A Epístola aos Romanos coloca diante de nós um contraste que
cura a ansiedade: “os sofrimentos do tempo presente não se comparam com a
glória” que Deus há de revelar. Aí não se trata de resignação muda, mas de
espera em esperança: a criação “aguarda com ânsia” a revelação dos filhos de
Deus, e nós também “gememos por dentro, enquanto esperamos a adoção”. Assim,
nossa expectativa — quando é fé — ganha um sentido pascal: o gemido não é
derrota, é trabalho interior orientado para a redenção.
No
Evangelho, Jesus descreve o Reino como semente lançada na terra: a Palavra é
acolhida de modos diferentes.

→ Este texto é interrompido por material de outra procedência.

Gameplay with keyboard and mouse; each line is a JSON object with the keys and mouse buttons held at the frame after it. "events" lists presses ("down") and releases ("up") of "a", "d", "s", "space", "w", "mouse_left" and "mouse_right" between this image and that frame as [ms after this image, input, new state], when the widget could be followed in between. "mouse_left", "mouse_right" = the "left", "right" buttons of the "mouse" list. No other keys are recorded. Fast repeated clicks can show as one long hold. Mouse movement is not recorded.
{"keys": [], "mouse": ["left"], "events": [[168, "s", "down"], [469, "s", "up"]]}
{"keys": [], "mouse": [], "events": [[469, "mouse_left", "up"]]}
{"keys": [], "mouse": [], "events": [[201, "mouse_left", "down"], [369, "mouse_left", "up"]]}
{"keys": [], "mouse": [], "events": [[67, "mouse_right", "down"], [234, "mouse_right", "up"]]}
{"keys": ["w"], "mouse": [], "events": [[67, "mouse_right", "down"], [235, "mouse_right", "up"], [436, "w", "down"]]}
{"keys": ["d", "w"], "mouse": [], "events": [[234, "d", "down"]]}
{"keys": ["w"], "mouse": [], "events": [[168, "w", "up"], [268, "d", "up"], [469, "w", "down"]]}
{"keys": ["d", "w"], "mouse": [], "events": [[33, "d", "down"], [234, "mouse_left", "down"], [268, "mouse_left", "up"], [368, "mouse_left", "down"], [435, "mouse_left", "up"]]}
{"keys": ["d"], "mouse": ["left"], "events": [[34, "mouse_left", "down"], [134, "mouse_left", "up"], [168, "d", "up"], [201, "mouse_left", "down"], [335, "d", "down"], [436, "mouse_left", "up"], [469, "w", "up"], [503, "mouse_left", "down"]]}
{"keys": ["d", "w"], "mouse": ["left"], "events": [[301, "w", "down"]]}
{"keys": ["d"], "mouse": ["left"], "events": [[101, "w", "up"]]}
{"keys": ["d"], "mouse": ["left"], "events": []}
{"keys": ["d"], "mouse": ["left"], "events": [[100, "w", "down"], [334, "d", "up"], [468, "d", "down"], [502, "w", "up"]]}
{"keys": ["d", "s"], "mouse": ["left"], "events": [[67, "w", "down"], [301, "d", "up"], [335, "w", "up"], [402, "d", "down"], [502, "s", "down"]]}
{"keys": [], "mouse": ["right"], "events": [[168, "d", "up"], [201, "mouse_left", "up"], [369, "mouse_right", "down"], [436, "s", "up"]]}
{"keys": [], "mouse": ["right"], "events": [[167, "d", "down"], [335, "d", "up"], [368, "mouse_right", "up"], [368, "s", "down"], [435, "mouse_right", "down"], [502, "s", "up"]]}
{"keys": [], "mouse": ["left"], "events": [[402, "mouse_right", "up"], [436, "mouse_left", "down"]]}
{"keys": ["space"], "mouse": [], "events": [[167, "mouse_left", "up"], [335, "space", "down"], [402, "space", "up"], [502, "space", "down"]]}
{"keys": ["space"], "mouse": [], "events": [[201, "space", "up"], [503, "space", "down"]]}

Há quem receba, mas “no caminho” a palavra é
rapidamente arrancada; há quem receba com entusiasmo e, ao primeiro calor das
provações, desapareça por falta de profundidade; há quem permita que “as
preocupações do mundo” (os espinhos) a sufoquem. E, então, Jesus encerra com um
convite que é oração e compromisso: “Quem tem ouvidos, ouça”. O Reino não é
apenas esperado; ele é “recebido” — e isso depende do solo do coração.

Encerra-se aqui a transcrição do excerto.